Listen to that section. I start with one of the biggest cheers of the night, for Ireland’s Peacekeepers.

The words are spoken as written, but at such a pace as to undermine their meaning. Martin’s speechwriters got the tone and balance right. It was the speaker who got it wrong.

But the inherent difficulty in examining Martin’s script and delivery as a piece of performance is that you miss the wider perspective. Drilling down into the details of sentence structure and flow risks omitting the bigger issue of message.

What was last Saturday’s speech about?

The political editors were unsure. The Sunday Independent thought the core message was ‘Ireland must stand with Europe’ Their counterparts in the Irish Mail on Sunday thought it was that the coalition disagrees with Sinn Féin on housing. The Business Post broadly agreed with the Mail, saying the key message was that the coalition will have built 100,000 by next year.

The problem with having a shopping list style speech with a section on housing, a section on health, one on education, climate change, Northern Ireland and the Defence Forces (actually, that was not a section, but half a line and a patronising one) is that you have no core message, apart from the fact that you are still the party leader and are still in government.

On Northern Ireland, it is concerning that Martin, despite the shopping list speech, opted not address the long running impasse at Stormont. Nor to offer Ireland’s views on what might happen if the Assembly and Executive are not re-established, and if the London government attempts to impose Direct Rule.

There are times where the shopping list speech works. Party leaders, particularly when in government, need to set out their record of achievements. They are right to remind voters that they have delivered on their pre-election pledges and are worthy of retaining the voters support, but that strategy works best when you are addressing a receptive audience.

If you are doing well in the polls, then you are right to adopt a steady as she goes approach. It is a fair strategy to reassure voters that their faith and confidence in you is well deserved.

But is this the best strategy when your party is languishing anywhere between 3 and 6 percentage points below where you were when you entered government?

Is this the correct approach when voters are unsure as to what makes you different and what makes you better than the alternatives – be they in opposition or serving alongside you in office?

I think not. I am disappointed – though not entirely surprised – that Martin’s strategists went with this approach.

He does not get many opportunities to address voters uninterrupted and explain why his party is the right choice.

As I have said here, many, many times, I think the problem for Fianna Fáil is that Martin and his team do not approach things from the perspective of the leader of a major political party, but rather from that of a popular individual, a leader without a party… a parliamentary president.

As the Independent.ie’s Philip Ryan pointed out in a perceptive analysis piece on Sunday:    

…the public has taken to Martin after his time as Taoiseach, with a widely held view that the older man carried himself in a more statesmanlike way than his government partner Varadkar.

But the real issue for Fianna Fáil is that Micheál Martin’s popularity has not filtered down to the rest of the party.

The last line is critical: Martin’s popularity has not filtered down to the rest of the party.

It hasn’t. Nor will it. The incessant spinning by Fianna Fáil apparatchiks, not to mention craven ministers and back benchers to the effect that Martin is Fianna Fáil’s biggest asset may result in a few nice quotes and headlines, but it cannot alter the fact that his personal likeability and popularity does not translate into votes, anywhere.

Whether you believe Fianna Fáil is currently polling at 15% (Business Post) 18% (Sunday Independent) or 20% (Irish Times), the simple fact is that Fianna Fáil support is lower today than it was at the last General Election… and its performance then its second worst ever. Take a look at the Polling Indicator .com to see how far back into third place the party has slipped… under the huge popularity of its current leader.

**Available data**.
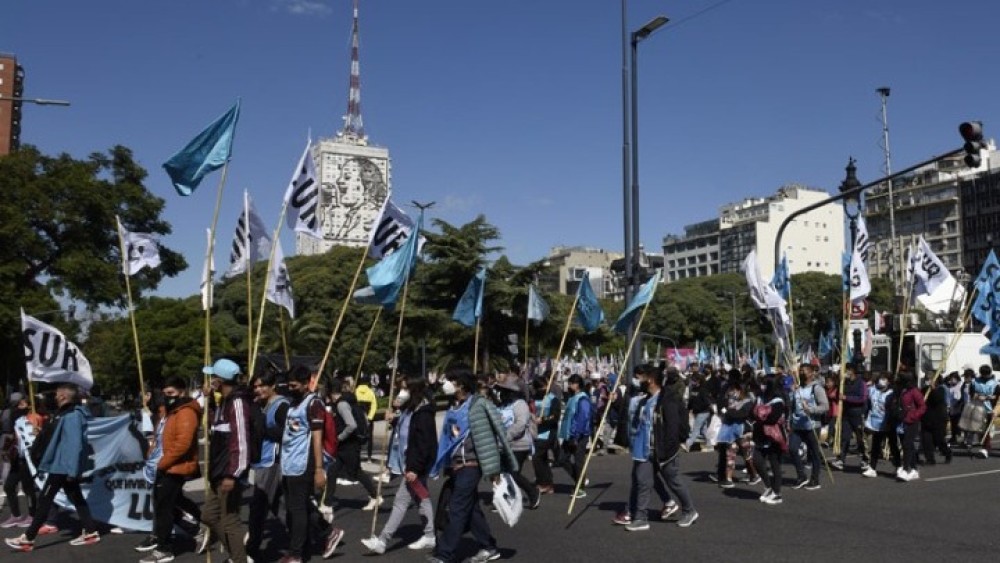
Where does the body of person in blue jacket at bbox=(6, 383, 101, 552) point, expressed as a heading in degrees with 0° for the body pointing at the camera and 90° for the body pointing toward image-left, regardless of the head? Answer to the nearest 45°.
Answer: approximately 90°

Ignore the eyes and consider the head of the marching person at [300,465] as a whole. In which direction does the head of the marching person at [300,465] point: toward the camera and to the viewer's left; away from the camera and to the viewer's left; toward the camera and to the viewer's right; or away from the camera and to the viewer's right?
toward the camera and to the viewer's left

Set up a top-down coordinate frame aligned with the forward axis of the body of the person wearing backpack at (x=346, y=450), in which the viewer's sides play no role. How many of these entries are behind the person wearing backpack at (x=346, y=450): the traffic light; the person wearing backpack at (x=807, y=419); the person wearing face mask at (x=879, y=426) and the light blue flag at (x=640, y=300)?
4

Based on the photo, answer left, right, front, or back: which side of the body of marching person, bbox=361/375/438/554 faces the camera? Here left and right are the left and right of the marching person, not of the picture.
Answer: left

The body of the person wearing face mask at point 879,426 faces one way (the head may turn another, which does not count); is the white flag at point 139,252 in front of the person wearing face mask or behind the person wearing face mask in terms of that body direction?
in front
* * *
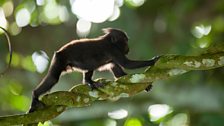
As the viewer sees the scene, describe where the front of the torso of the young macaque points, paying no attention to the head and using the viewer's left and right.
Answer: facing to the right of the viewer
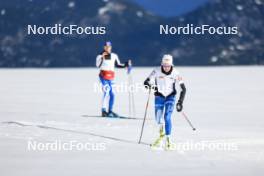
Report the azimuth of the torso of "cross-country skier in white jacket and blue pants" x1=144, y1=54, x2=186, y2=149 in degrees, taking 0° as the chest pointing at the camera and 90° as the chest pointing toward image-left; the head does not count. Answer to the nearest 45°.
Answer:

**The problem**. Can you transcribe the stretch from "Is this the correct" through "the right choice." in the commentary on Martin's speech, word for word?

**Solved problem**.
Is this the correct approach when voters are unsure as to what makes you different and what makes you better than the alternatives – be they in opposition or serving alongside you in office?

I think not. I am disappointed – though not entirely surprised – that Martin’s strategists went with this approach.

He does not get many opportunities to address voters uninterrupted and explain why his party is the right choice.